The DECREASE trial15 (Dutch Echocardiographic Cardiac Risk Evaluation Applying Stress Echocardiography) provided additional support for beta-blocker use. The patients were at high risk, had abnormal dobutamine stress echocardiograms, and were undergoing vascular surgery; 112 patients were randomized to receive either oral bisoprolol (started 1 month before surgery, titrated to control the heart rate, and continued for 1 month after surgery) or placebo.
The study was stopped early because the bisoprolol group reportedly had a 90% lower rate of myocardial infarction and cardiac death 1 month after surgery. However, the study was criticized because the total number of patients enrolled was small and the benefit was much greater than usual for any pharmacologic intervention, thus calling the results into question.
In a follow-up study,16 survivors continued to be followed while receiving bisoprolol or usual care. The incidence of myocardial infarction or cardiac death at 2 years was significantly lower in the group receiving bisoprolol (12% vs 32%, odds ratio [OR] 0.30, P = .025).
Boersma et al,17 in an observational study, analyzed data from all 1,351 patients scheduled for major vascular surgery being considered for enrollment in the DECREASE trial. The DECREASE protocol required patients to undergo dobutamine stress echocardiography if they had one or more risk factors (age 70 or older, angina, prior myocardial infarction, congestive heart failure, treatment for ventricular arrhythmia, treatment for diabetes mellitus, or limited exercise capacity) or if their physician requested it. Twenty-seven percent received beta-blockers.
In multivariate analysis, clinical predictors of adverse outcome were age 70 or older; current or prior history of angina; and prior myocardial infarction, heart failure, or cerebrovascular accident.
In patients who had fewer than three clinical risk factors, beta-blocker use was associated with a lower rate of complications (0.8% vs 2.3%). Dobutamine stress echocardiography had minimal predictive value in this lower-risk group, suggesting that stress testing may not be necessary in this group if beta-blockers are used appropriately.
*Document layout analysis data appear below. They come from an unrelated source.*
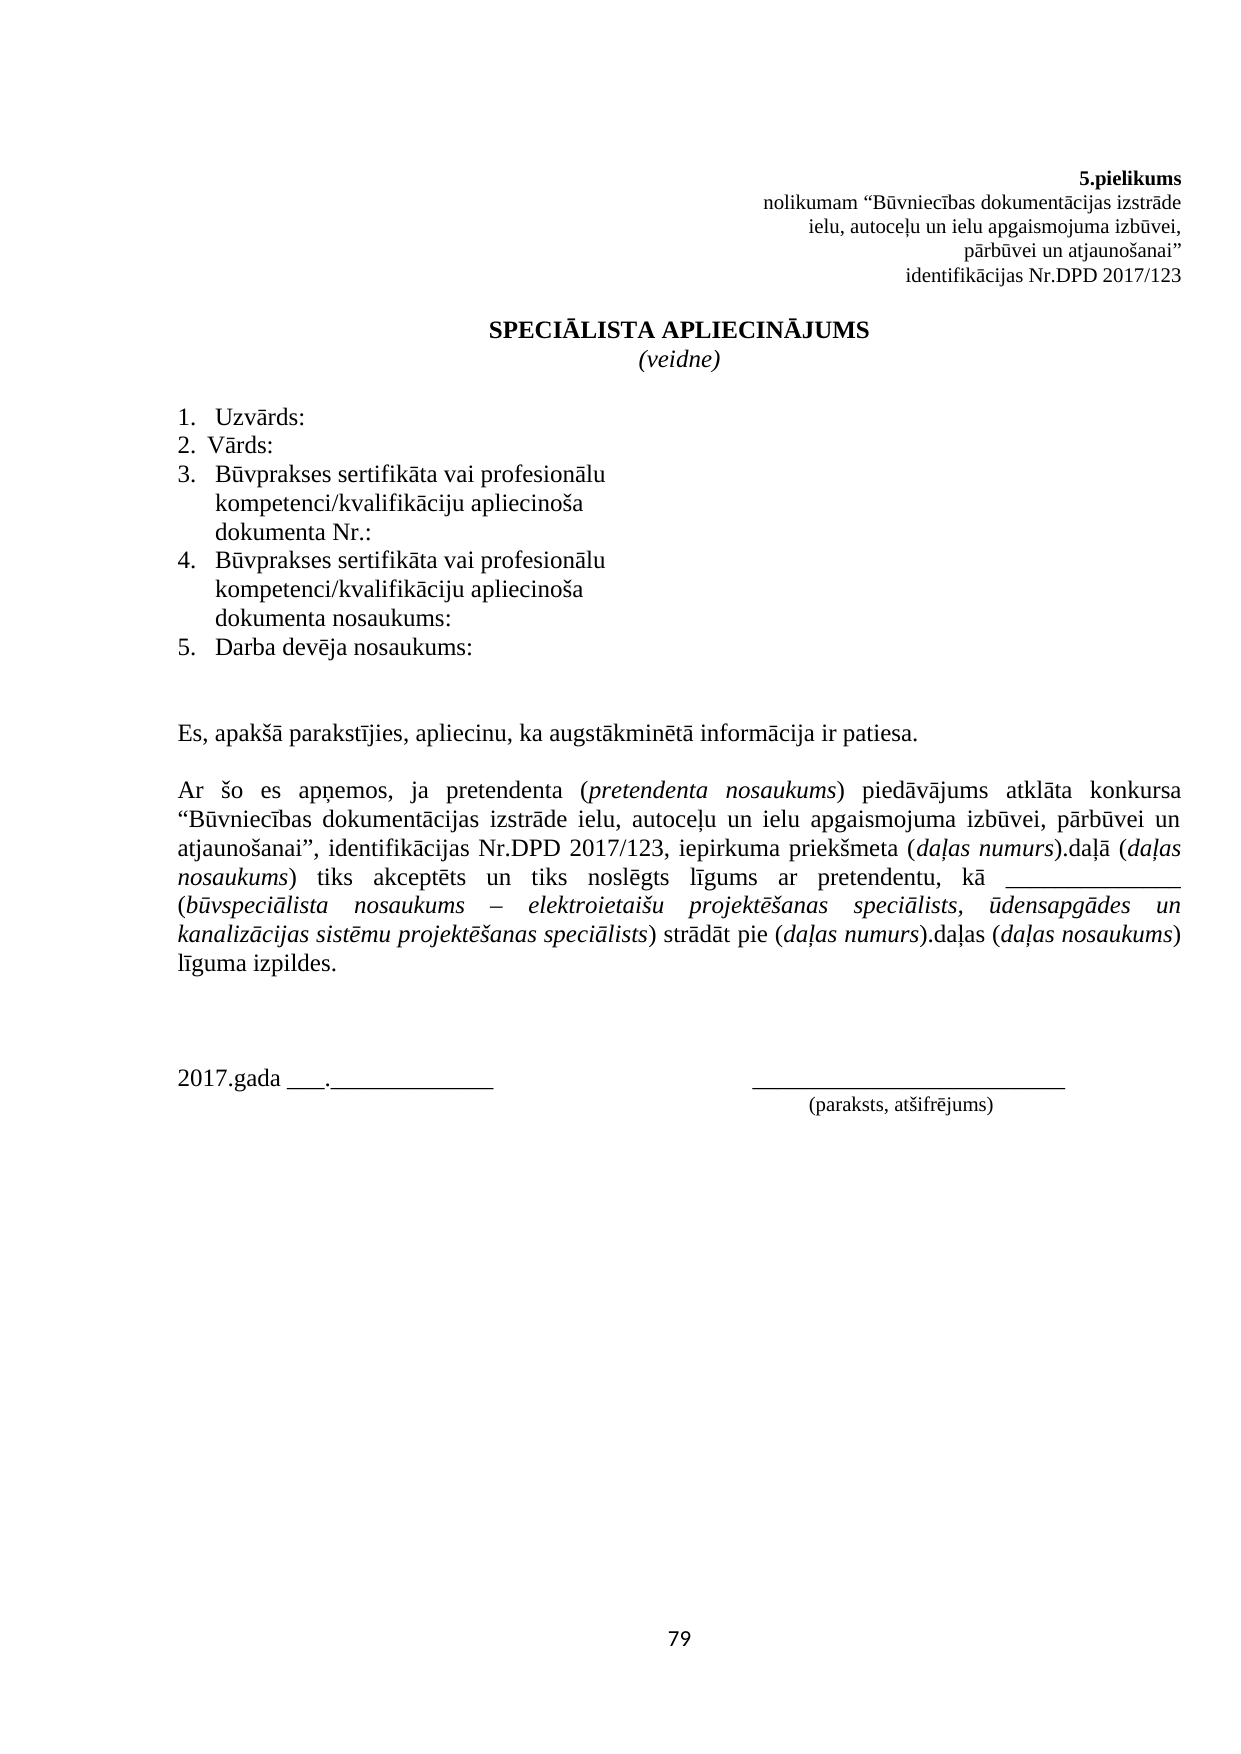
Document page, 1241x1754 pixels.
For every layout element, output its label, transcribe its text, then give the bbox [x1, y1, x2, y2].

text Es, apakšā parakstījies, apliecinu, ka augstākminētā informācija ir patiesa. [177, 718, 1181, 747]
text (paraksts, atšifrējums) [177, 1092, 1181, 1116]
text kompetenci/kvalifikāciju apliecinoša [215, 488, 1181, 517]
list Būvprakses sertifikāta vai profesionālu [177, 459, 1181, 488]
text pārbūvei un atjaunošanai” [440, 238, 1181, 262]
text 2017.gada ___._____________ _________________________ [177, 1063, 1181, 1092]
text (veidne) [177, 344, 1181, 373]
text SPECIĀLISTA APLIECINĀJUMS [177, 315, 1181, 344]
text identifikācijas Nr.DPD 2017/123 [440, 262, 1181, 287]
text Ar šo es apņemos, ja pretendenta (pretendenta nosaukums) piedāvājums atklāta konkursa “Būvniecības dokumentācijas izstrāde ielu, autoceļu un ielu apgaismojuma izbūvei, pārbūvei un atjaunošanai”, identifikācijas Nr.DPD 2017/123, iepirkuma priekšmeta (daļas numurs).daļā (daļas nosaukums) tiks akceptēts un tiks noslēgts līgums ar pretendentu, kā ______________ (būvspeciālista nosaukums – elektroietaišu projektēšanas speciālists, ūdensapgādes un kanalizācijas sistēmu projektēšanas speciālists) strādāt pie (daļas numurs).daļas (daļas nosaukums) līguma izpildes. [177, 775, 1181, 977]
list Uzvārds: [177, 402, 1181, 430]
text nolikumam “Būvniecības dokumentācijas izstrāde [440, 190, 1181, 214]
text dokumenta nosaukums: [215, 603, 1181, 632]
text 5.pielikums [252, 166, 1181, 190]
list Darba devēja nosaukums: [177, 632, 1181, 660]
list Būvprakses sertifikāta vai profesionālu [177, 545, 1181, 574]
list Vārds: [177, 430, 1181, 459]
text kompetenci/kvalifikāciju apliecinoša [215, 574, 1181, 603]
text dokumenta Nr.: [215, 517, 1181, 545]
text ielu, autoceļu un ielu apgaismojuma izbūvei, [440, 214, 1181, 238]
However, in patients who had three or more risk factors, this test did provide additional prognostic information; those without stress-induced ischemia had lower event rates than those with ischemia, and beta-blocker use further reduced those rates, except in patients with extensive ischemia (more than five left ventricular segments involved).
The Revised Cardiac Risk Index. Lee et al18 devised an index to assist in preoperative cardiac risk stratification that was subsequently incorporated into the 2007 American College of Cardiology/American Heart Association preoperative risk guidelines. (It does not, however, address the beta-blocker issue.) It consists of six independent risk-predictors of major cardiac complications derived from 4,315 patients over age 50 undergoing non-cardiac surgery. The risk factors, each of which is given 1 point, are:
- Congestive heart failure based on history or examination
- Renal insufficiency (serum creatinine level > 2 mg/dL)
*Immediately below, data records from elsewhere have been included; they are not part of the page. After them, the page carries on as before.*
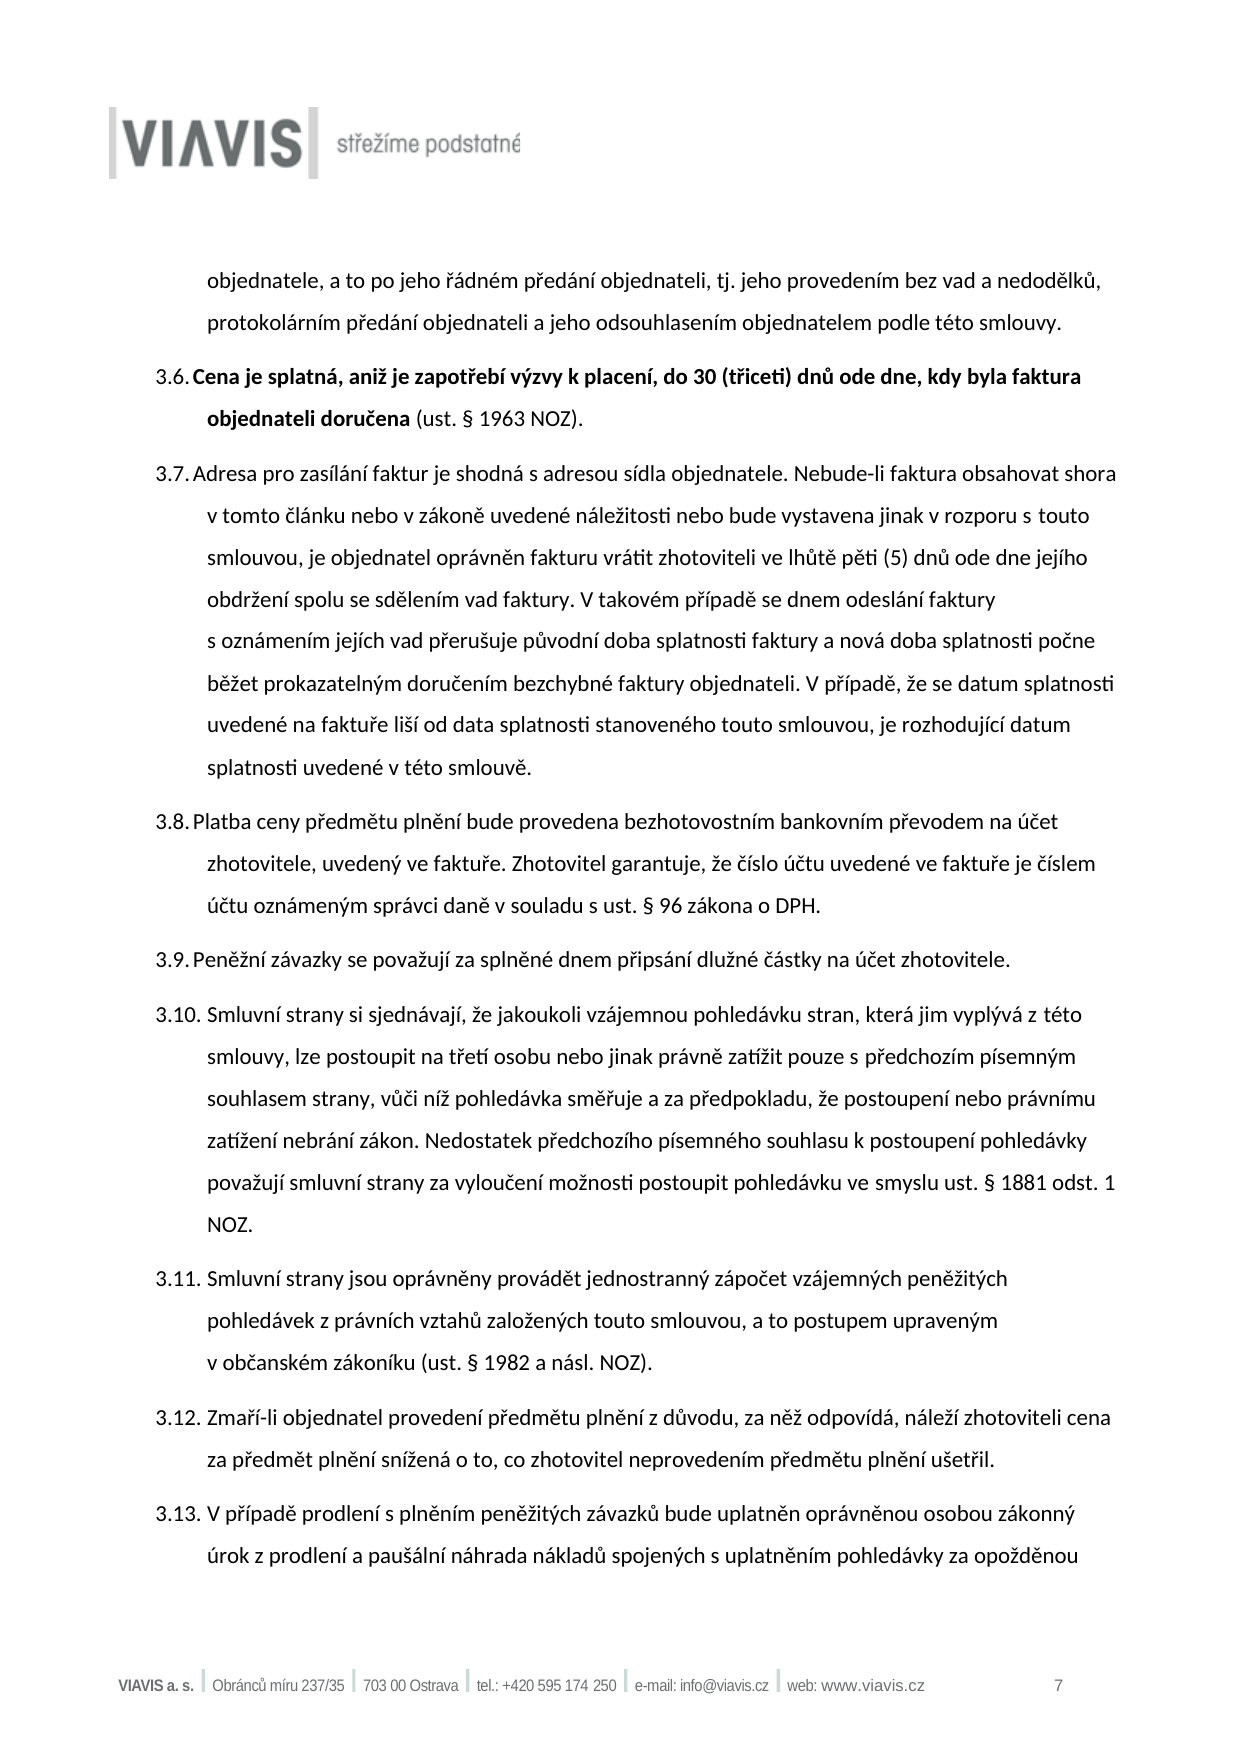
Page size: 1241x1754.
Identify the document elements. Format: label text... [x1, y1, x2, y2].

subtitle Zhotovitel je oprávněn vyúčtovat cenu předmětu plnění sjednanou odstavcem 3.2. fakturou, s náležitostmi daňového dokladu dle českého práva, po řádném provedení plnění na vyžádání objednatele, a to po jeho řádném předání objednateli, tj. jeho provedením bez vad a nedodělků, protokolárním předání objednateli a jeho odsouhlasením objednatelem podle této smlouvy. [155, 266, 1122, 336]
subtitle Smluvní strany jsou oprávněny provádět jednostranný zápočet vzájemných peněžitých pohledávek z právních vztahů založených touto smlouvou, a to postupem upraveným v občanském zákoníku (ust. § 1982 a násl. NOZ). [155, 1264, 1122, 1376]
picture [201, 1669, 205, 1692]
picture [466, 1669, 470, 1692]
subtitle Cena je splatná, aniž je zapotřebí výzvy k placení, do 30 (třiceti) dnů ode dne, kdy byla faktura objednateli doručena (ust. § 1963 NOZ). [155, 362, 1122, 432]
subtitle Platba ceny předmětu plnění bude provedena bezhotovostním bankovním převodem na účet zhotovitele, uvedený ve faktuře. Zhotovitel garantuje, že číslo účtu uvedené ve faktuře je číslem účtu oznámeným správci daně v souladu s ust. § 96 zákona o DPH. [155, 807, 1122, 919]
subtitle V případě prodlení s plněním peněžitých závazků bude uplatněn oprávněnou osobou zákonný úrok z prodlení a paušální náhrada nákladů spojených s uplatněním pohledávky za opožděnou platbou podle v době porušení závazku platných a účinných obecně závazných právních předpisů České republiky; v době podpisu této smlouvy je tímto právním předpisem vládní nařízení č. 351/2013 Sb., kterým se určuje výše úroků z prodlení a nákladů spojených s uplatněním pohledávky, určuje odměna likvidátora, likvidačního správce a člena orgánu právnické osoby jmenovaného soudem a upravují některé otázky Obchodního věstníku a veřejných rejstříků právnických a fyzických osob. [155, 1499, 1122, 1569]
picture [107, 107, 519, 179]
picture [352, 1669, 356, 1692]
subtitle Peněžní závazky se považují za splněné dnem připsání dlužné částky na účet zhotovitele. [155, 946, 1122, 973]
subtitle Adresa pro zasílání faktur je shodná s adresou sídla objednatele. Nebude-li faktura obsahovat shora v tomto článku nebo v zákoně uvedené náležitosti nebo bude vystavena jinak v rozporu s touto smlouvou, je objednatel oprávněn fakturu vrátit zhotoviteli ve lhůtě pěti (5) dnů ode dne jejího obdržení spolu se sdělením vad faktury. V takovém případě se dnem odeslání faktury s oznámením jejích vad přerušuje původní doba splatnosti faktury a nová doba splatnosti počne běžet prokazatelným doručením bezchybné faktury objednateli. V případě, že se datum splatnosti uvedené na faktuře liší od data splatnosti stanoveného touto smlouvou, je rozhodující datum splatnosti uvedené v této smlouvě. [155, 459, 1122, 781]
subtitle Zmaří-li objednatel provedení předmětu plnění z důvodu, za něž odpovídá, náleží zhotoviteli cena za předmět plnění snížená o to, co zhotovitel neprovedením předmětu plnění ušetřil. [155, 1403, 1122, 1473]
picture [776, 1669, 781, 1692]
subtitle Smluvní strany si sjednávají, že jakoukoli vzájemnou pohledávku stran, která jim vyplývá z této smlouvy, lze postoupit na třetí osobu nebo jinak právně zatížit pouze s předchozím písemným souhlasem strany, vůči níž pohledávka směřuje a za předpokladu, že postoupení nebo právnímu zatížení nebrání zákon. Nedostatek předchozího písemného souhlasu k postoupení pohledávky považují smluvní strany za vyloučení možnosti postoupit pohledávku ve smyslu ust. § 1881 odst. 1 NOZ. [155, 1000, 1122, 1238]
picture [624, 1669, 628, 1692]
- Myocardial infarction, symptomatic ischemic heart disease, or a positive stress test
- History of transient ischemic attack or stroke
- Diabetes requiring insulin
- High-risk surgery (defined as intrathoracic, intra-abdominal, or suprainguinal vascular surgery).
Patients with 3 or more points are considered to be at high risk, and those with 1 or 2 points are considered to be at intermediate risk. The American College of Cardiology/American Heart Association preoperative cardiac risk algorithm subsequently included five of these six risk factors (the type of surgery was considered separately) and made recommendations concerning noninvasive stress testing and heart rate control.
On the basis of these studies, specialty societies, guideline committees, and hospitals enthusiastically recommended the prophylactic use of beta-blockers to decrease postoperative cardiac complications.